[Study text]

# I won a KlearKase for my Fire!



## docmama28 (Mar 6, 2010)

I purchased a KlearKase for my K2 a couple of years ago, and LOVE it (you can see it in my picture on a secluded beach in the Dominican Republic last summer).  I posted on the KlearKase facebook page a few days ago when they asked for people to comment for a chance to "test drive" their new case for the fire.  Can't wait to get it, and I'll share my review with you guys here on Kindle Boards.


----------



## Tam (Jan 7, 2010)

I won too! I was pretty surprised that so few people responded, but I guess not that many people follow them on Facebook. I'm excited to see how the KlearKase will work with the Fire. Going to Sanibel Island, FL in exactly 3 weeks so I will definitely use it.  I don't really expect to use the Fire outside a lot due to glare but will be glad for the extra protection. I had a KlearCase for my K3 but never got one for my K3.

Isn't it great to win something?


----------



## docmama28 (Mar 6, 2010)

It sure is Tam!  I thought I saw a familiar face among the facebook responses.  I had my K2 by the pool and at the beach in it's KlearKase and never had a problem.  I'm very curious to see how the Fire's touch screen will work with it.  Wonder how long they'll take to ship?

By the way, Sanibel/Captiva is such a beautiful area.  Have you been there before?  We used to take the kids there when they were little, they loved the sea shells and the hermit crab races at this little restaurant (can't remember the name).  Our favorite place to eat was the Mucky Duck on Captiva Island, it has a great view of the sunset.  If you go, ask for a table by the window and see what happens!  Have fun.

[/Study text]

» Work order A
Turn everything in the records from the line containing "# Инструкция для работы с Markdown" down to the line containing "Чтобы выделить текст курсивом" into a numbered list, leaving out blank lines and any picture markers.

[Data provided]

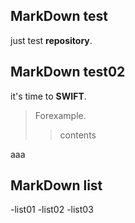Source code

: ## MarkDown test
just test **repository**.

## MarkDown test02
it's time to **SWIFT**.
>Forexample.
>>contents

aaa
## MarkDown list
-list01
-list02
-list03

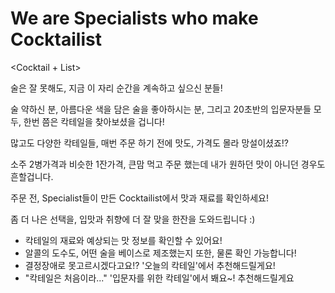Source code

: # We are Specialists who make Cocktailist

<Cocktail + List>

술은 잘 못해도, 지금 이 자리 순간을 계속하고 싶으신 분들!

술 약하신 분, 아름다운 색을 담은 술을 좋아하시는 분, 그리고 20초반의 입문자분들 모두,
한번 쯤은 칵테일을 찾아보셨을 겁니다!

많고도 다양한 칵테일들, 매번 주문 하기 전에 맛도, 가격도 몰라 망설이셨죠!?

소주 2병가격과 비슷한 1잔가격, 큰맘 먹고 주문 했는데 내가 원하던 맛이 아니던 경우도 흔할겁니다.

주문 전, Specialist들이 만든 Cocktailist에서 맛과 재료를 확인하세요!

좀 더 나은 선택을, 입맛과 취향에 더 잘 맞을 한잔을 도와드립니다 :)

- 칵테일의 재료와 예상되는 맛 정보를 확인할 수 있어요!
- 알콜의 도수도, 어떤 술을 베이스로 제조했는지 또한, 물론 확인 가능합니다!
- 결정장애로 못고르시겠다고요!? '오늘의 칵테일'에서 추천해드릴게요!
- "칵테일은 처음이라..." '입문자를 위한 칵테일'에서 봬요~! 추천해드릴게요

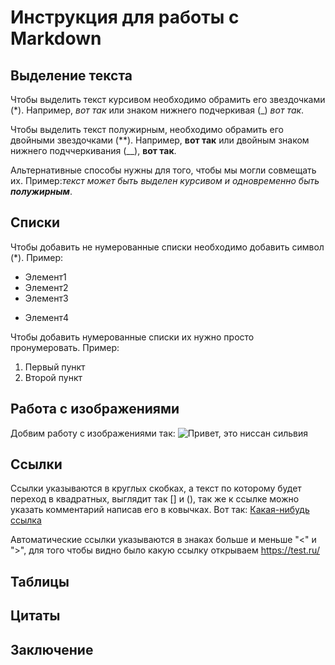 # Инструкция для работы с Markdown

## Выделение текста

Чтобы выделить текст курсивом необходимо обрамить его звездочками (*). Например, *вот так* или знаком нижнего подчеркивая (_) _вот так_.

Чтобы выделить текст полужирным, необходимо обрамить его двойными звездочками (**). Например, **вот так** или двойным знаком нижнего подччеркивания (__), __вот так__.

Альтернативные способы нужны для того, чтобы мы могли совмещать их. Пример:_текст может быть выделен курсивом и одновременно быть **полужирным**_.

## Списки

Чтобы добавить не нумерованные списки необходимо добавить символ (*). Пример:
* Элемент1
* Элемент2
* Элемент3
+ Элемент4

Чтобы добавить нумерованные списки их нужно просто пронумеровать. Пример:
1. Первый пункт
2. Второй пункт

## Работа с изображениями

Добвим работу с изображениями так:
![Привет, это ниссан сильвия](silvia.jpg)

## Ссылки

Ссылки указываются в круглых скобках, а текст по которому будет переход в квадратных, выглядит так [] и (), так же к ссылке можно указать комментарий написав его в ковычках. Вот так: [Какая-нибудь ссылка](https://test.ru/ "покажу какой-то текст")

Автоматические ссылки указываются в знаках больше и меньше "<" и ">", для того чтобы видно было какую ссылку открываем <https://test.ru/>

## Таблицы

## Цитаты

## Заключение
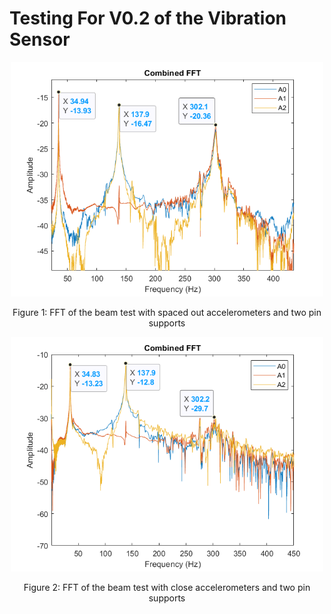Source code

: # Testing For V0.2 of the Vibration Sensor

<p align="center">
<img src="Figures\TwoPinSpaced1.png" alt="Two Pin Spaced Test 1" width="500"></a> 
<p align="center">
Figure 1: FFT of the beam test with spaced out accelerometers and two pin supports

<p align="center">
<img src="Figures\TwoPinClose1.png" alt="Two Pin Spaced Test 1" width="500"></a> 
<p align="center">
Figure 2: FFT of the beam test with close accelerometers and two pin supports
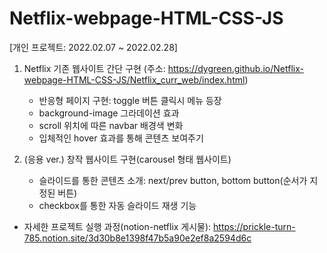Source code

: # Netflix-webpage-HTML-CSS-JS
[개인 프로젝트: 2022.02.07 ~ 2022.02.28]
1) Netflix 기존 웹사이트 간단 구현 (주소: https://dygreen.github.io/Netflix-webpage-HTML-CSS-JS/Netflix_curr_web/index.html)
   - 반응형 페이지 구현: toggle 버튼 클릭시 메뉴 등장
   - background-image 그라데이션 효과
   - scroll 위치에 따른 navbar 배경색 변화
   - 입체적인 hover 효과를 통해 콘텐츠 보여주기
 
2) (응용 ver.) 창작 웹사이트 구현(carousel 형태 웹사이트)
   - 슬라이드를 통한 콘텐츠 소개: next/prev button, bottom button(순서가 지정된 버튼)
   - checkbox를 통한 자동 슬라이드 재생 기능


* 자세한 프로젝트 실행 과정(notion-netflix 게시물): https://prickle-turn-785.notion.site/3d30b8e1398f47b5a90e2ef8a2594d6c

[/Data provided]

» Work order B
Rewrite everything in the KlearKase thread from "# I won a KlearKase" down to "on Kindle Boards.", substituting "CrystalShell" for each occurrence of "KlearKase".

» Your response A
1.  # Инструкция для работы с Markdown
2. ## Выделение текста
3. Чтобы выделить текст курсивом необходимо обрамить его звездочками (*). Например, *вот так* или знаком нижнего подчеркивая (_) _вот так_.

» Your response B
# I won a CrystalShell for my Fire!



## docmama28 (Mar 6, 2010)

I purchased a CrystalShell for my K2 a couple of years ago, and LOVE it (you can see it in my picture on a secluded beach in the Dominican Republic last summer).  I posted on the CrystalShell facebook page a few days ago when they asked for people to comment for a chance to "test drive" their new case for the fire.  Can't wait to get it, and I'll share my review with you guys here on Kindle Boards.